++++ Supplied records

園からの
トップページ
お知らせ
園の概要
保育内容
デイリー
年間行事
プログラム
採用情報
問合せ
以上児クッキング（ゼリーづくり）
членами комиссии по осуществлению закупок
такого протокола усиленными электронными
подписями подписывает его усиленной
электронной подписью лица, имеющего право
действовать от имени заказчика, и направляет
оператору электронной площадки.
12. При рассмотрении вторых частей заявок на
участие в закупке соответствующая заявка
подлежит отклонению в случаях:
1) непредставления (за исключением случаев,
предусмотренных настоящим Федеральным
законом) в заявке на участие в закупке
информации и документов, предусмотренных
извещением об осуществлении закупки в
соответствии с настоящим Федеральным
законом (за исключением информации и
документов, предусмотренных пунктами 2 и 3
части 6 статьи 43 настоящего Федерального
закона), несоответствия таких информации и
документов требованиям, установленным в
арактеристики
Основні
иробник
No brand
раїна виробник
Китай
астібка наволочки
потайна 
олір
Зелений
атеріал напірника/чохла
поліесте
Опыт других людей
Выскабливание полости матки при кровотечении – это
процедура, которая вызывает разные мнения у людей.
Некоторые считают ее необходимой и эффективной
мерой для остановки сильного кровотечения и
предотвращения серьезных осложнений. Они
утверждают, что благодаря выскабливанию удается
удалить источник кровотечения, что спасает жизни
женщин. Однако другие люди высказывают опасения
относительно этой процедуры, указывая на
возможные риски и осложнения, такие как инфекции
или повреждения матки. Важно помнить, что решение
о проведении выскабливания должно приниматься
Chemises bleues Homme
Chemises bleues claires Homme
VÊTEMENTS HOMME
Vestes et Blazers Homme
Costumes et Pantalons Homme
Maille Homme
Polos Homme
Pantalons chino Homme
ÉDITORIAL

++++++++

Assignment.
Can you render every line of the items above as a JSON list of strings, one string per line, with blank lines left out?

Response.
[
  "園からの",
  "トップページ",
  "お知らせ",
  "園の概要",
  "保育内容",
  "デイリー",
  "年間行事",
  "プログラム",
  "採用情報",
  "問合せ",
  "以上児クッキング（ゼリーづくり）",
  "членами комиссии по осуществлению закупок",
  "такого протокола усиленными электронными",
  "подписями подписывает его усиленной",
  "электронной подписью лица, имеющего право",
  "действовать от имени заказчика, и направляет",
  "оператору электронной площадки.",
  "12. При рассмотрении вторых частей заявок на",
  "участие в закупке соответствующая заявка",
  "подлежит отклонению в случаях:",
  "1) непредставления (за исключением случаев,",
  "предусмотренных настоящим Федеральным",
  "законом) в заявке на участие в закупке",
  "информации и документов, предусмотренных",
  "извещением об осуществлении закупки в",
  "соответствии с настоящим Федеральным",
  "законом (за исключением информации и",
  "документов, предусмотренных пунктами 2 и 3",
  "части 6 статьи 43 настоящего Федерального",
  "закона), несоответствия таких информации и",
  "документов требованиям, установленным в",
  "арактеристики",
  "Основні",
  "иробник",
  "No brand",
  "раїна виробник",
  "Китай",
  "астібка наволочки",
  "потайна ",
  "олір",
  "Зелений",
  "атеріал напірника/чохла",
  "поліесте",
  "Опыт других людей",
  "Выскабливание полости матки при кровотечении – это",
  "процедура, которая вызывает разные мнения у людей.",
  "Некоторые считают ее необходимой и эффективной",
  "мерой для остановки сильного кровотечения и",
  "предотвращения серьезных осложнений. Они",
  "утверждают, что благодаря выскабливанию удается",
  "удалить источник кровотечения, что спасает жизни",
  "женщин. Однако другие люди высказывают опасения",
  "относительно этой процедуры, указывая на",
  "возможные риски и осложнения, такие как инфекции",
  "или повреждения матки. Важно помнить, что решение",
  "о проведении выскабливания должно приниматься",
  "Chemises bleues Homme",
  "Chemises bleues claires Homme",
  "VÊTEMENTS HOMME",
  "Vestes et Blazers Homme",
  "Costumes et Pantalons Homme",
  "Maille Homme",
  "Polos Homme",
  "Pantalons chino Homme",
  "ÉDITORIAL"
]